"A good end? That! Are you mad?"
"Hers," he answered, "Babette's; she died for Solignac."
"Babette? Dead? Where—?"
I broke off, following the direction of his eyes, but without comprehension. I had forgotten Babette, and remembered her now with a rush of shame. From a triangular patch of gloom where a transverse fallen beam, propped against the wall, buttressed up a mass of wreckage, a sleeve of homespun woollen stuff was thrust. Motes of wood ash and dust of rubble were strewn so thickly over it that I had passed it by as only another wisp of Solignac's torn hangings. Even now it was not until Martin shook these off and Babette's dead hand hung limply down that I understood.
"Poor Babette!" I whispered, "Poor faithful Babette!"
I spoke to myself rather than to Martin, and yet he heard me above the crackle of the pyre settling inch by inch.
"Why would she not be faithful?" he said as roughly as if he grudged her the remorse of my regret; "you make too much of it, Monsieur Gaspard. This is but a little thing to have done, and for what else was she born? We must lift her out somehow; though, but for one thing, I would say leave her where she is."

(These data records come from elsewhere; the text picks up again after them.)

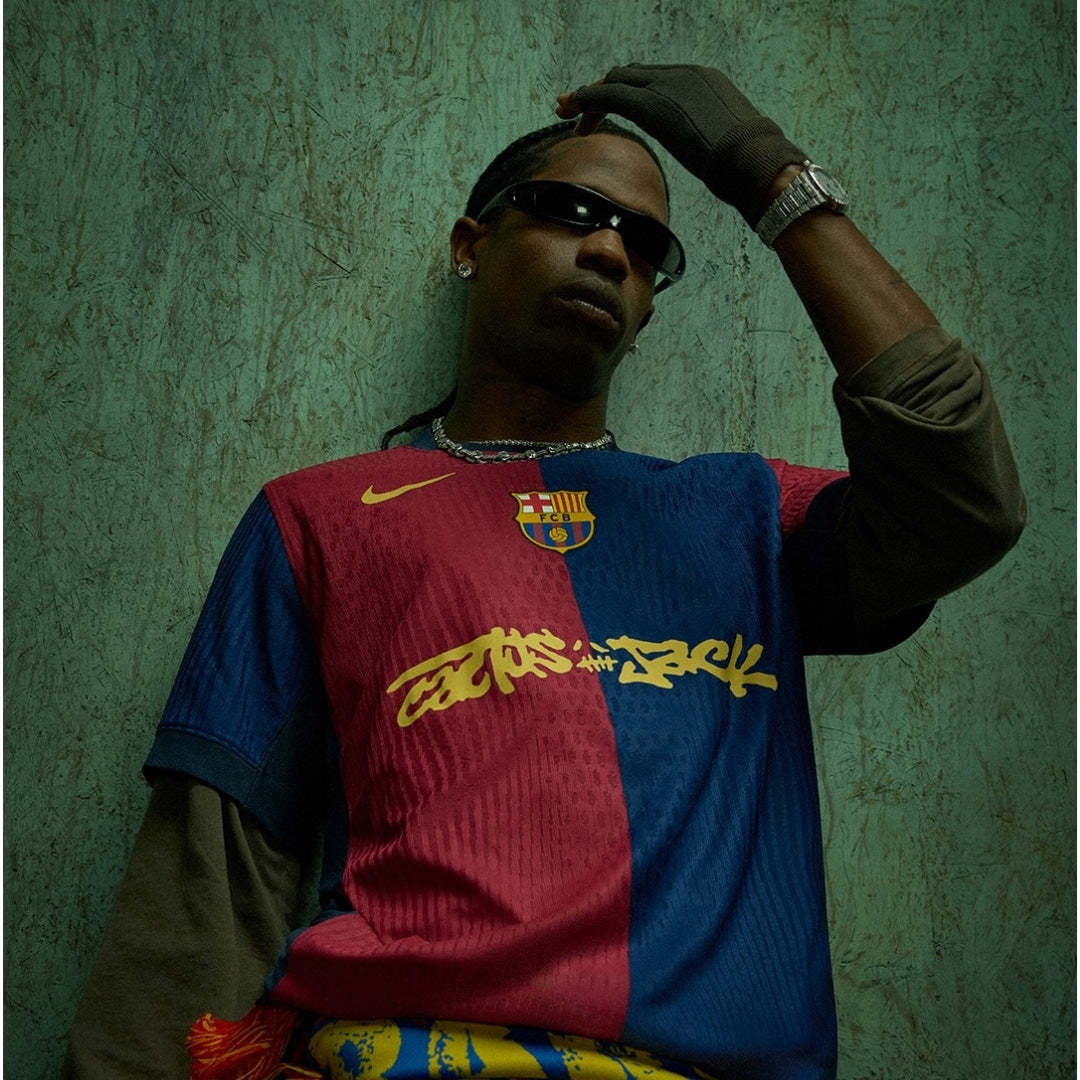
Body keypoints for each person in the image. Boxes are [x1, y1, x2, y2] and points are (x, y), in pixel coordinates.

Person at [63, 64, 1025, 1080]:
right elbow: (205, 885)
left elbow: (964, 501)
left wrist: (767, 175)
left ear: (649, 309)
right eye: (569, 211)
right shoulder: (319, 519)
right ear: (469, 246)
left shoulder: (750, 515)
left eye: (646, 244)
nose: (608, 249)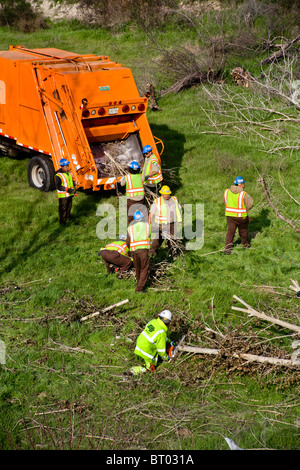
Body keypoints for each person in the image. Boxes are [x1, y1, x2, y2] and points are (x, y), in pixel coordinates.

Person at [128, 310, 173, 376]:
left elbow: (155, 335)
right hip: (146, 349)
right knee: (150, 369)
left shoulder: (153, 321)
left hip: (140, 342)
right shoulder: (162, 333)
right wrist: (167, 359)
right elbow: (161, 350)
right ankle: (132, 371)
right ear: (168, 322)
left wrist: (169, 341)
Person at [149, 185, 182, 257]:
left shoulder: (174, 199)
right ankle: (153, 252)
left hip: (172, 223)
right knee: (158, 240)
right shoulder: (157, 201)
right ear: (161, 194)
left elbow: (178, 210)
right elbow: (151, 213)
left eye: (168, 194)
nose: (166, 196)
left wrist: (179, 221)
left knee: (173, 239)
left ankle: (174, 253)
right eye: (165, 195)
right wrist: (149, 223)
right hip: (162, 225)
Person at [224, 176, 253, 254]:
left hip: (229, 216)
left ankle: (227, 249)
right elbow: (250, 204)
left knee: (230, 232)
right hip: (241, 216)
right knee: (243, 231)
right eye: (243, 183)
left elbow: (225, 201)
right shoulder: (244, 194)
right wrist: (244, 209)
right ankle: (245, 245)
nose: (244, 184)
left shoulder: (227, 191)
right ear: (240, 185)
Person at [127, 210, 151, 293]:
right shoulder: (147, 225)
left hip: (134, 251)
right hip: (143, 250)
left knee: (138, 268)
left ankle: (139, 283)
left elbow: (128, 240)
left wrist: (129, 250)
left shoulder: (130, 227)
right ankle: (139, 288)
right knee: (144, 268)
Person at [55, 158, 77, 225]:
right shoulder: (58, 175)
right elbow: (58, 186)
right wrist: (66, 189)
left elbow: (70, 181)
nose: (67, 167)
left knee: (69, 207)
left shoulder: (69, 172)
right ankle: (62, 222)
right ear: (62, 166)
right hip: (63, 195)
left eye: (68, 166)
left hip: (70, 194)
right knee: (63, 209)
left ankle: (68, 217)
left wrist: (74, 183)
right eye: (66, 166)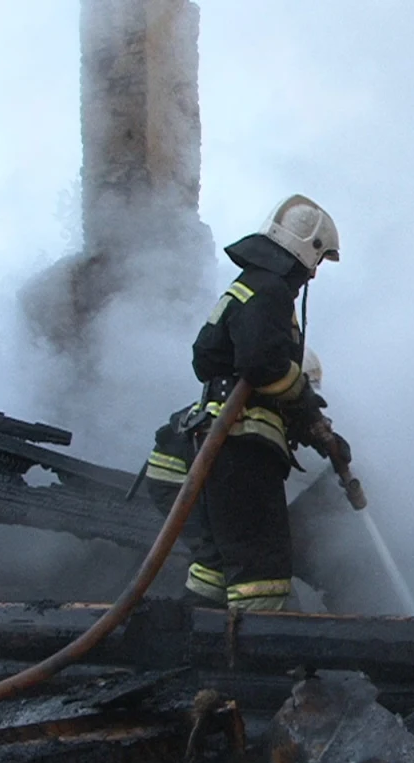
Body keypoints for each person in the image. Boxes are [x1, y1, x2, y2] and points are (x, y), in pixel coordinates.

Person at [146, 195, 349, 612]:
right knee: (263, 578)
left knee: (219, 571)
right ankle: (258, 671)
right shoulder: (270, 290)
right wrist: (306, 402)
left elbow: (212, 360)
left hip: (219, 449)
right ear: (305, 249)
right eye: (318, 261)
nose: (313, 274)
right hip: (242, 453)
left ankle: (194, 653)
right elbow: (262, 365)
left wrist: (318, 431)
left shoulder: (249, 289)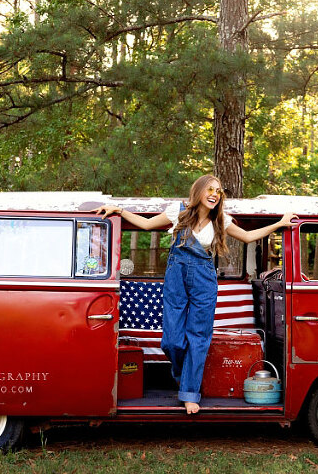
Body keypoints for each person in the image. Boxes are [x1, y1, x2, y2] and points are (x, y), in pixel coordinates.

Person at [95, 175, 296, 414]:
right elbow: (146, 225)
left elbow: (248, 236)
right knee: (172, 341)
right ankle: (182, 374)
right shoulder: (178, 211)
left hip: (204, 279)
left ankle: (190, 393)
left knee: (199, 337)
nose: (214, 194)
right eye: (210, 189)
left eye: (219, 191)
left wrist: (280, 223)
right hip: (176, 276)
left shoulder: (220, 219)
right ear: (199, 191)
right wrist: (119, 210)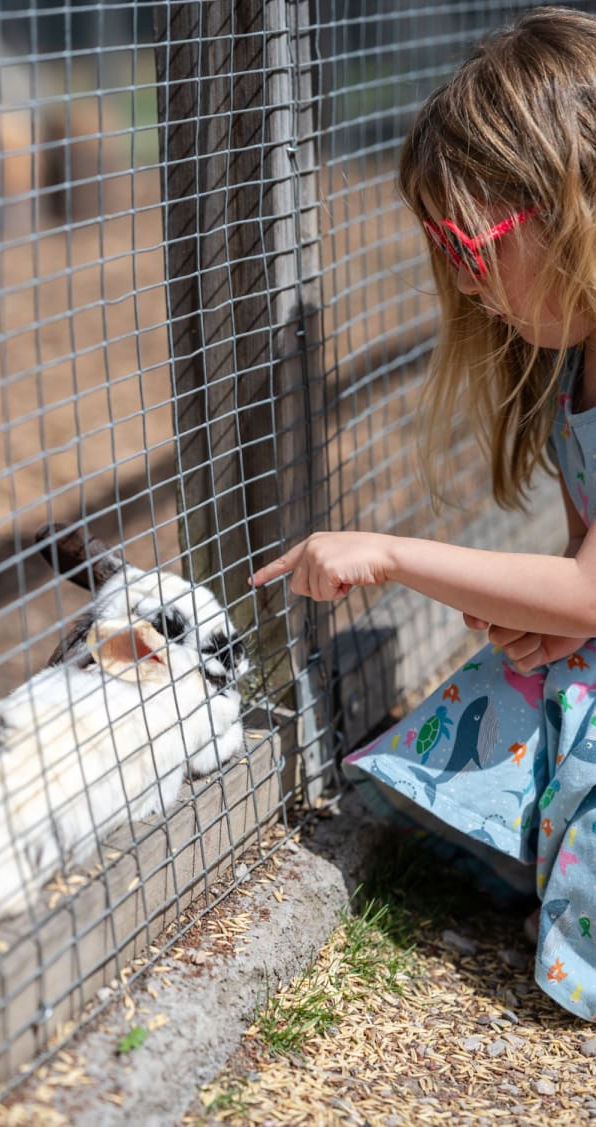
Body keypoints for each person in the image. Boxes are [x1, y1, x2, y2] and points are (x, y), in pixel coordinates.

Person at [251, 6, 596, 1022]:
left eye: (467, 239)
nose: (457, 274)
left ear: (568, 200)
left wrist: (395, 554)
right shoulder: (575, 366)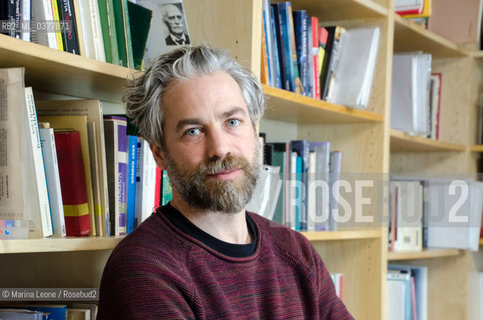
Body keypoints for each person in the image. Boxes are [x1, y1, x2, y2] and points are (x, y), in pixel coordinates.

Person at [97, 45, 354, 320]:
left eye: (232, 122)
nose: (219, 148)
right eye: (193, 131)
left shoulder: (296, 251)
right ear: (159, 153)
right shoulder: (144, 269)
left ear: (255, 132)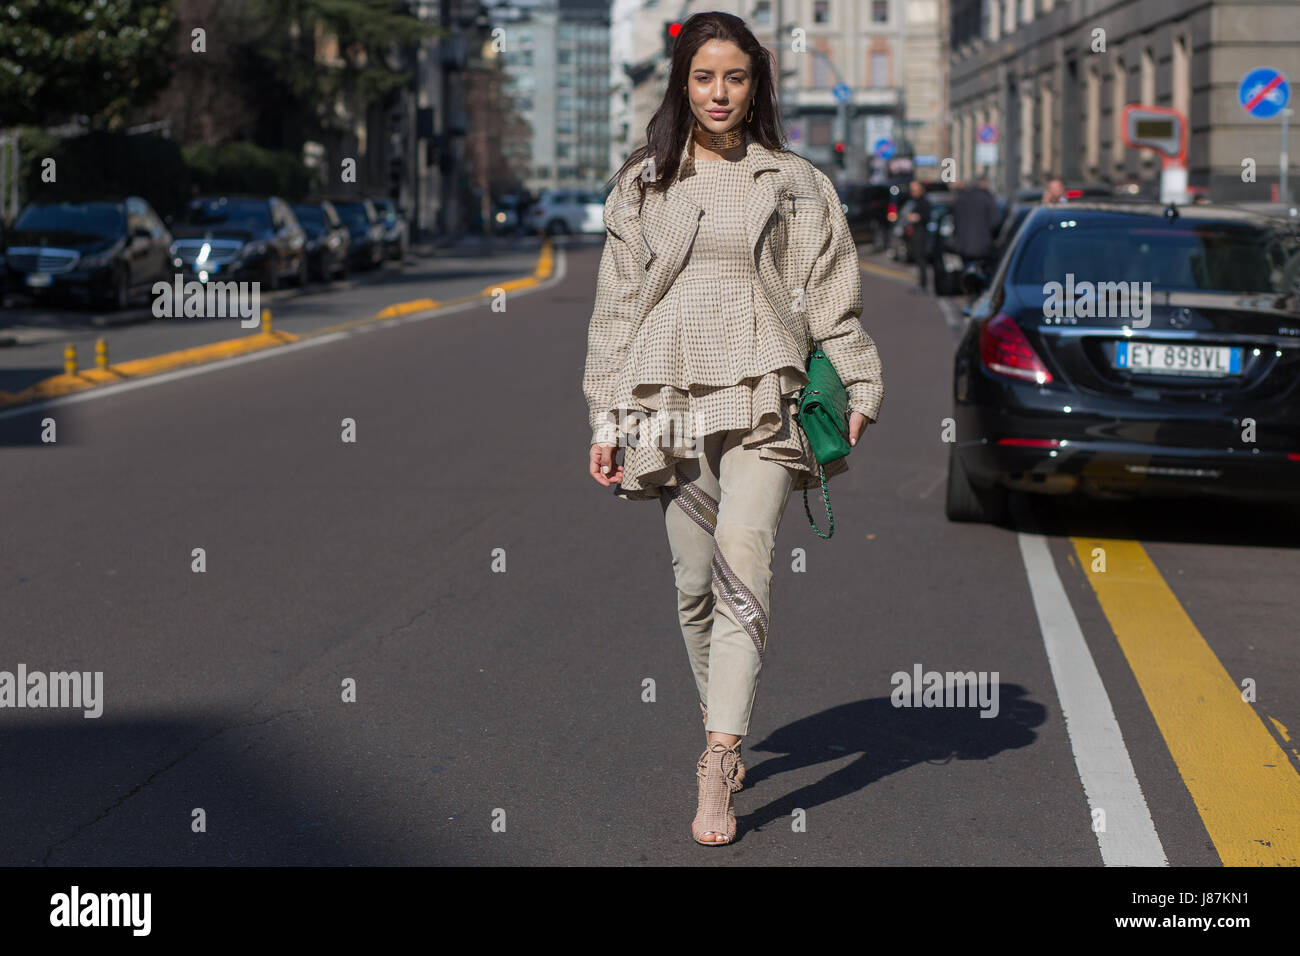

"Leave her here? Leave Babette in this hell of a place?"
"Where better, with Solignac for a tomb, and the dust of the house she loved to cover her? But we must have her out."
Going down on his knees, he crawled across her into the hollow where the body lay, while I stooped by her, her hand fast in mine as if she were alive and I comforting her. From within came the sound of ripped cloth, and Martin returned, coughing and choking with the dusty smoke.